Choi Bo Kyu, Choi Yoonhyeok, Jang Sooyoung, Ha Woo-Seok, Cho Soomi, Chang Kimoon, Sohn Beomseok, Kim Kyung Min, Park Yu Rang
Department of Biomedical Systems Informatics, Yonsei University College of Medicine, Seoul 03722, Republic of Korea.
Department of Neurology, Gangnam Severance Hospital, Yonsei University College of Medicine, Seoul 06273, Republic of Korea.
Brain Commun. 2025 May 9;7(3):fcaf179. doi: 10.1093/braincomms/fcaf179. eCollection 2025.
Inflammatory diseases of the CNS impose a substantial disease burden, necessitating prompt and appropriate prognosis prediction. We developed a multimodal deep learning model integrating clinical features and brain MRI data to enhance early prognosis prediction of CNS inflammation. This retrospective study used thin-cut T1-weighted brain MRI scans and the clinical variables of patients with CNS inflammation who were admitted to a tertiary referral hospital between January 2010 and December 2023. Data collected after January 2022 served as the external test set. 3D MRI images were first segmented into 43 brain regions using the FastSurfer library. The segmented images were then processed through a 3D convolutional neural network model for feature extraction and vectorization, after which they were integrated with clinical features for prediction. The performance of each artificial intelligence model was assessed using accuracy, F1 score, area under the receiver operating characteristic curve and area under the precision-recall curve. The internal dataset comprised 413 images from 291 patients (mean age, 45.5 years ± 19.3 [SD]; 151 male patients; 54 with poor prognosis). The external dataset comprised 210 images from 106 patients (mean age, 45.5 years ± 18.9 [SD]; 59 male patients; 31 with poor prognosis). The multimodal deep learning model outperformed unimodal models across all aetiological groups, achieving area under the receiver operating characteristic curve values of 0.8048 for autoimmune, 0.9107 for bacterial, 1.0000 for tuberculosis and 0.9242 for viral infections. Furthermore, artificial intelligence assistance improved clinicians' prognostic accuracy, as demonstrated in comparisons with neurologists, paediatricians and radiologists. Our findings demonstrate that the multimodal deep learning model enhances artificial intelligence-assisted prognosis prediction in CNS inflammation, improving both model performance and clinician decision-making.

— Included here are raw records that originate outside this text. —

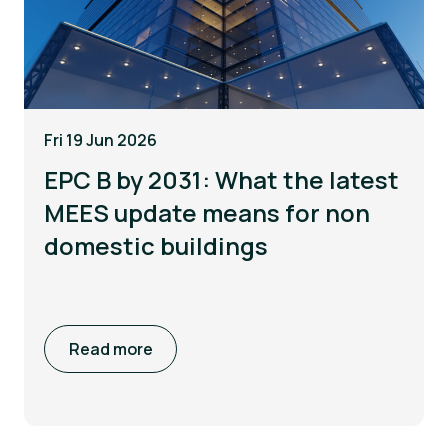
Fri 19 Jun 2026
EPC B by 2031: What the latest
MEES update means for non
domestic buildings
Read more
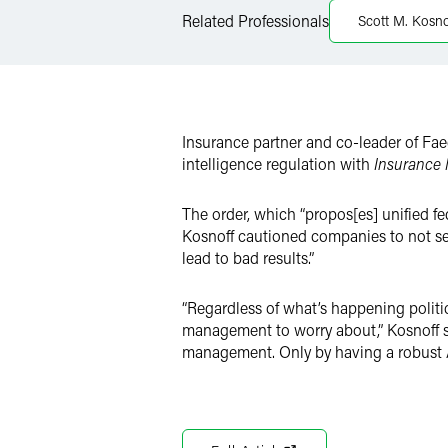
Related Professionals
Scott M. Kosno
X
Insurance partner and co-leader of Faeg
intelligence regulation with
Insurance
The order, which “propos[es] unified f
Kosnoff cautioned companies to not see 
lead to bad results.”
“Regardless of what’s happening politic
management to worry about,” Kosnoff sa
management. Only by having a robust AI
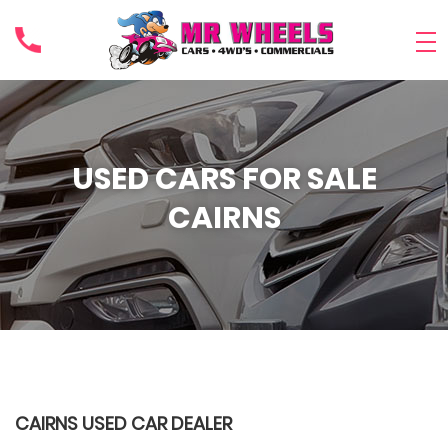
USED CARS FOR SALE
CAIRNS
CAIRNS USED CAR DEALER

中枢神经系统(CNS)的炎症性疾病带来了沉重的疾病负担,因此需要及时且准确地进行预后预测。我们开发了一种整合临床特征和脑部MRI数据的多模态深度学习模型,以加强对CNS炎症的早期预后预测。这项回顾性研究使用了薄层T1加权脑部MRI扫描以及2010年1月至2023年12月期间入住一家三级转诊医院的CNS炎症患者的临床变量。2022年1月之后收集的数据用作外部测试集。首先使用FastSurfer库将3D MRI图像分割为43个脑区。然后将分割后的图像通过一个3D卷积神经网络模型进行特征提取和向量化,之后将其与临床特征整合以进行预测。使用准确率、F1分数、受试者工作特征曲线下面积和精确召回率曲线下面积来评估每个人工智能模型的性能。内部数据集包括来自291名患者的413张图像(平均年龄,45.5岁±19.3[标准差];151名男性患者;54名预后不良)。外部数据集包括来自106名患者的210张图像(平均年龄,45.5岁±18.9[标准差];59名男性患者;31名预后不良)。在所有病因组中,多模态深度学习模型的表现均优于单模态模型,自身免疫性疾病的受试者工作特征曲线下面积值为0.8048,细菌性疾病为0.9107,结核病为1.0000,病毒感染为0.9242。此外,与神经科医生、儿科医生和放射科医生的比较表明,人工智能辅助提高了临床医生的预后准确性。我们的研究结果表明,多模态深度学习模型增强了人工智能辅助的CNS炎症预后预测,改善了模型性能和临床医生的决策。